An anonymous vice chancellor shared a similar experience. “Besides directing us to come with ‘Ghana Must Go’ bags of photocopied documents, we have been forced to pay money in order to get a clean bill,” he said. “I am not sure they are even reading the documents.”
“I am acutely aware that most people are too hungry and too filled with anxieties for how they will survive the next day to care about the extortion of our universities, polytechnics, and colleges of education by rapacious and conscienceless legislative bandits, but this culture should worry us all.

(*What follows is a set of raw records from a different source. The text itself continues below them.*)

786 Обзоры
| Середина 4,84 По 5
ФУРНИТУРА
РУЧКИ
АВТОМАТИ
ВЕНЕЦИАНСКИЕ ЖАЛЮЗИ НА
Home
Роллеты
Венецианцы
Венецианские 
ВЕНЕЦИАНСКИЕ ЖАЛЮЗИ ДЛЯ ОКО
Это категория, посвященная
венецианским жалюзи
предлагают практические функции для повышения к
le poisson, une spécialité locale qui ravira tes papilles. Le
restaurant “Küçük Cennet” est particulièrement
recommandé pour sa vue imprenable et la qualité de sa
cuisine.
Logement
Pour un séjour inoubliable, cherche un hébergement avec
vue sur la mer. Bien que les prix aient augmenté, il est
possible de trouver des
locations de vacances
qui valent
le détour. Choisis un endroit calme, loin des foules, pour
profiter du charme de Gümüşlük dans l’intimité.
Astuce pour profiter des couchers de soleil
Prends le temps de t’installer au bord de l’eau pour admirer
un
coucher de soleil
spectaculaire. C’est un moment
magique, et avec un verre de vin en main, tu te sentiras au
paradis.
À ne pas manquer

The deeper we allow it to settle into a cultural subconscious, the more difficult hopes for a national rebirth become.
While urging heads of higher education institutions to resist the House Committee, Haruna Yerima, a professor of public administration at ABU and former member of the House of Representatives who became famous for his praiseworthy and uncommonly bold anti-corruption battles against both the executives and his colleagues from 2003 to 2007, said the legislative extortion of heads of institution is the extension of a broader, older culture of out-and-out legislative brigandage that he’d witnessed.
“What the VCs, rectors and provosts are complaining of is reminiscent of the ugly past where some lawmakers demanded money to pass the budgets of some ministries and agencies or screen some presidential appointees,” he said.

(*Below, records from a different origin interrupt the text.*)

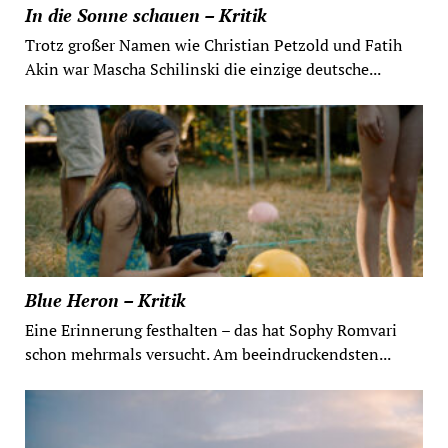
In die Sonne schauen – Kritik
Trotz großer Namen wie Christian Petzold und Fatih
Akin war Mascha Schilinski die einzige deutsche...
Blue Heron – Kritik
Eine Erinnerung festhalten – das hat Sophy Romvari
schon mehrmals versucht. Am beeindruckendsten...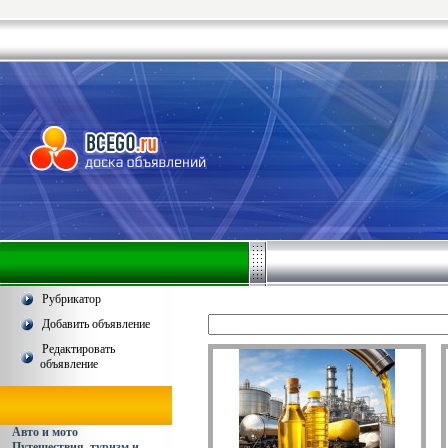
Рубрикатор
Добавить объявление
Редактировать
объявление
Авто и мото
Путешествия, туризм и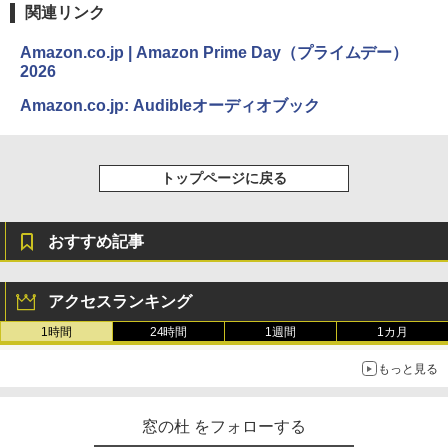
関連リンク
￥115,980
Amazon.co.jp | Amazon Prime Day（プライムデー）
2026
Amazon.co.jp: Audibleオーディオブック
トップページに戻る
おすすめ記事
アクセスランキング
1時間
24時間
1週間
1カ月
もっと見る
窓の杜 をフォローする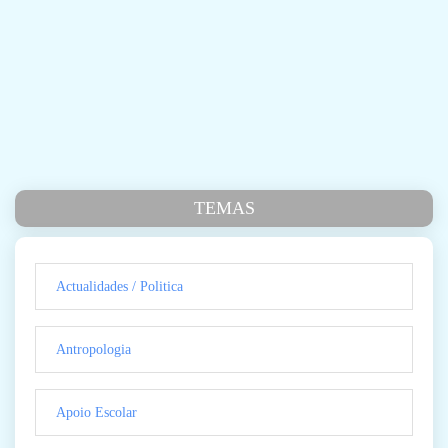
TEMAS
Actualidades / Politica
Antropologia
Apoio Escolar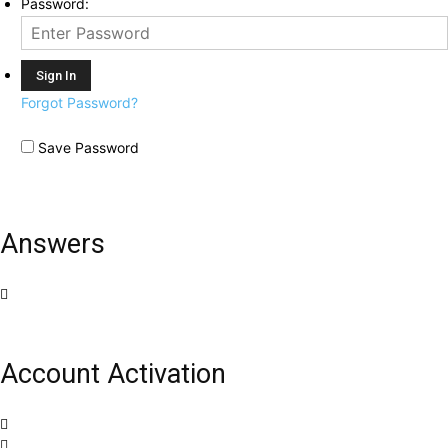
Password:
Forgot Password?
Save Password
Answers
Account Activation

This is the legislative equivalent of abduction for ransom. We need to formally recognize and acknowledge that there is now such a thing as legislative banditry. I conceptualize it as the unethical, coercive, or corrupt practices by legislative bodies or their members, which encompass extortion, demanding bribes for favorable legislation, interfering unduly in administrative matters for personal gain, or using legislative powers to intimidate or exploit others.

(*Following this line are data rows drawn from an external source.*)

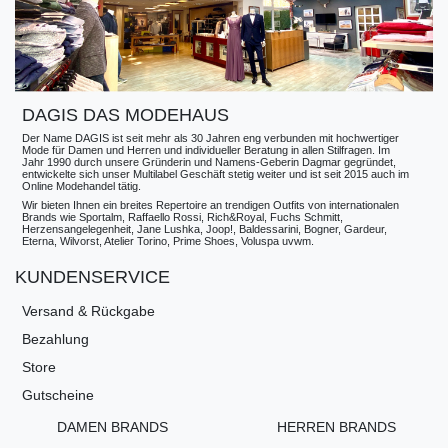
DAGIS DAS MODEHAUS
Der Name DAGIS ist seit mehr als 30 Jahren eng verbunden mit hochwertiger
Mode für Damen und Herren und individueller Beratung in allen Stilfragen. Im
Jahr 1990 durch unsere Gründerin und Namens-Geberin Dagmar gegründet,
entwickelte sich unser Multilabel Geschäft stetig weiter und ist seit 2015 auch im
Online Modehandel tätig.
Wir bieten Ihnen ein breites Repertoire an trendigen Outfits von internationalen
Brands wie Sportalm, Raffaello Rossi, Rich&Royal, Fuchs Schmitt,
Herzensangelegenheit, Jane Lushka, Joop!, Baldessarini, Bogner, Gardeur,
Eterna, Wilvorst, Atelier Torino, Prime Shoes, Voluspa uvwm.
KUNDENSERVICE
Versand & Rückgabe
Bezahlung
Store
Gutscheine
DAMEN BRANDS
HERREN BRANDS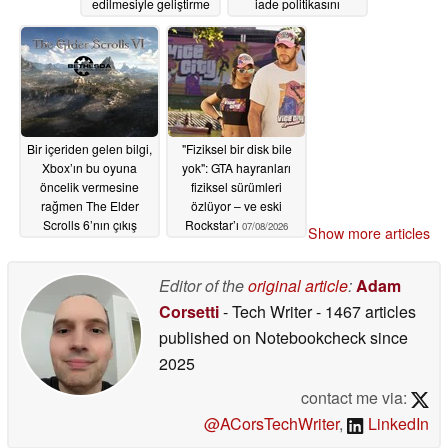
edilmesiyle geliştirme
iade politikasını
çalışmaları yeni bir
eleştiriyor
07/09/2026
Fallout oyununa
kaydırıldı
07/09/2026
Bir içeriden gelen bilgi,
"Fiziksel bir disk bile
Xbox’ın bu oyuna
yok": GTA hayranları
öncelik vermesine
fiziksel sürümleri
rağmen The Elder
özlüyor – ve eski
Scrolls 6’nın çıkış
Rockstar’ı
07/08/2026
Show more articles
tarihini 2028-29 olarak
sızdırdı
07/08/2026
Editor of the
original article
:
Adam
Corsetti
- Tech Writer
- 1467 articles
published on Notebookcheck
since
2025
contact me via:
@ACorsTechWriter
,
LinkedIn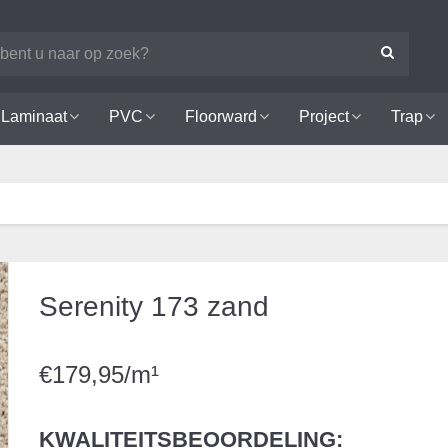
Laminaat
PVC
Floorward
Project
Trap
Serenity 173 zand
€179,95/m¹
KWALITEITSBEOORDELING: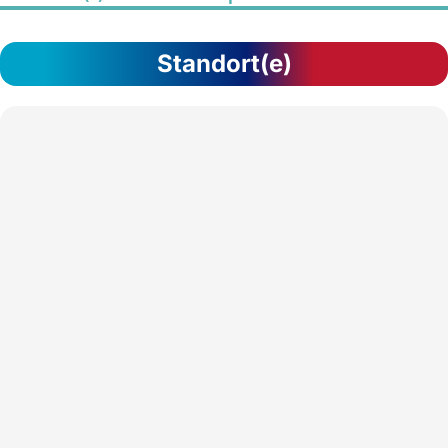
Standort(e)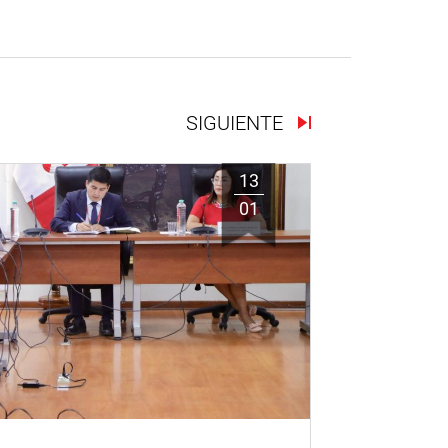
SIGUIENTE
13
01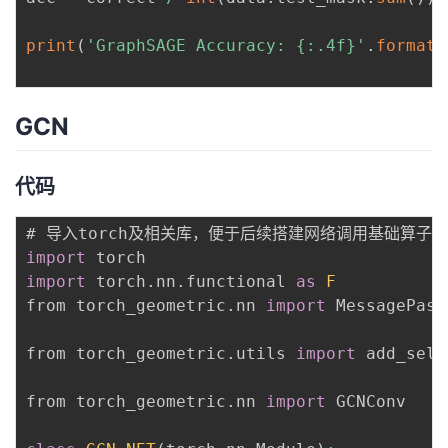
print
(
'GraphSAGE Accuracy: {:.4f}'
.
format
(
GCN
代码
import
import
 torch
.
nn
.
functional 
as
F
from torch_geometric
.
nn 
import
 MessagePassi
from torch_geometric
.
utils 
import
 add_self
from torch_geometric
.
nn 
import
 GCNConv
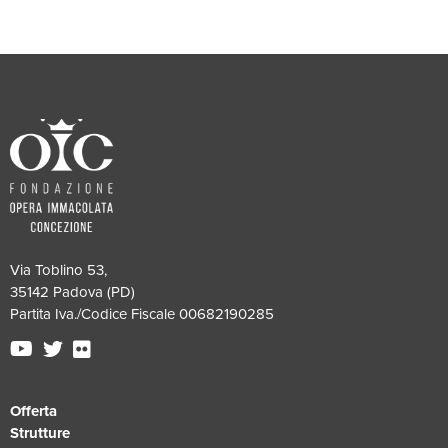
Via Toblino 53,
35142 Padova (PD)
Partita Iva./Codice Fiscale 00682190285
Offerta
Strutture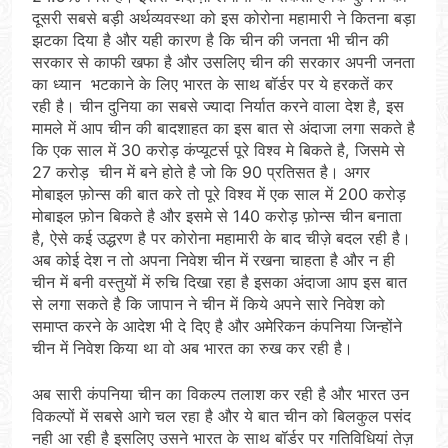
दूसरी सबसे बड़ी अर्थव्यवस्था को इस कोरोना महामारी ने कितना बड़ा
झटका दिया है और यही कारण है कि चीन की जनता भी चीन की
सरकार से काफी खफा है और उसलिए चीन की सरकार अपनी जनता
का ध्यान भटकाने के लिए भारत के साथ बॉर्डर पर ये हरकतें कर
रही है। चीन दुनिया का सबसे ज्यादा निर्यात करने वाला देश है, इस
मामले में आप चीन की बादशाहत का इस बात से अंदाजा लगा सकते है
कि एक साल में 30 करोड़ कंप्यूटर्स पूरे विश्व मे बिकते है, जिसमे से
27 करोड़ चीन में बने होते है जो कि 90 प्रतिसत है। अगर
मोबाइल फ़ोन्स की बात करे तो पूरे विश्व में एक साल में 200 करोड़
मोबाइल फ़ोन बिकते है और इसमे से 140 करोड़ फ़ोन्स चीन बनाता
है, ऐसे कई उद्धरण है पर कोरोना महामारी के बाद चीज़े बदल रही है।
अब कोई देश न तो अपना निवेश चीन में रखना चाहता है और न ही
चीन में बनी वस्तुयों में रुचि दिखा रहा है इसका अंदाजा आप इस बात
से लगा सकते है कि जापान ने चीन में किये अपने सारे निवेश को
समाप्त करने के आदेश भी दे दिए है और अमेरिकन कंपनिया जिन्होंने
चीन में निवेश किया था वो अब भारत का रुख कर रही है।
अब सारी कंपनिया चीन का विकल्प तलाश कर रही है और भारत उन
विकल्पों में सबसे आगे चल रहा है और ये बात चीन को बिलकुल पसंद
नही आ रही है इसलिए उसने भारत के साथ बॉर्डर पर गतिविधियां तेज़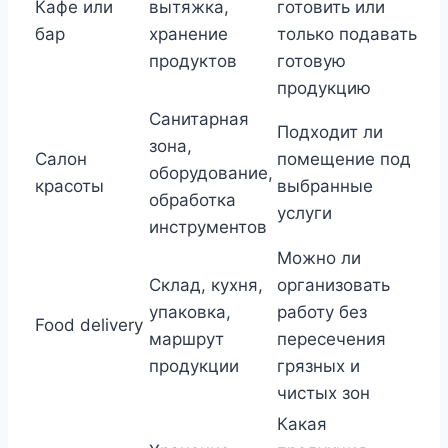
Кафе или
вытяжка,
готовить или
бар
хранение
только подавать
продуктов
готовую
продукцию
Санитарная
Подходит ли
зона,
Салон
помещение под
оборудование,
красоты
выбранные
обработка
услуги
инструментов
Можно ли
Склад, кухня,
организовать
упаковка,
работу без
Food delivery
маршрут
пересечения
продукции
грязных и
чистых зон
Какая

The term, of course, derives inspirational and epistemological provenance from the quotidian banditry that Nigerians have now become habituated to. In other words, legislative banditry is banditry conducted within or facilitated by legislative frameworks.
The alleged behavior of the House of Representatives Committee on TETFund and Other Services is classic legislative banditry. The committee members are accused of exploiting their legislative oversight powers to extort money from tertiary institutions by making unreasonable demands for documentation and payments to facilitate the approval and implementation of projects that are already approved and funded by TETFund.
The abuse of legislative authority for personal gain or to exert undue influence over public institutions should be condemned by everyone who cares about Nigeria. It should also be resisted by the heads of higher education institutions.
Apparently, the higher education institutions are struggling to survive as it is. That was why when it came to light late last year that the federal government had asked universities to turn over 40 percent of all their internally generated revenue to the federal coffers, I wrote a stinging column on November 11, 2023, titled “Tinubu Wants Even Broke Universities to Fund Him.”
Thankfully, the government reversed the policy after this. It has turned out, nonetheless, that it isn’t uhuru yet. Universities escaped the jaws of executive avarice and jumped right smack dab in the middle of legislative banditry. Who will save them when they appear before pampered, overpaid, and slothful legislative bandits on February 27?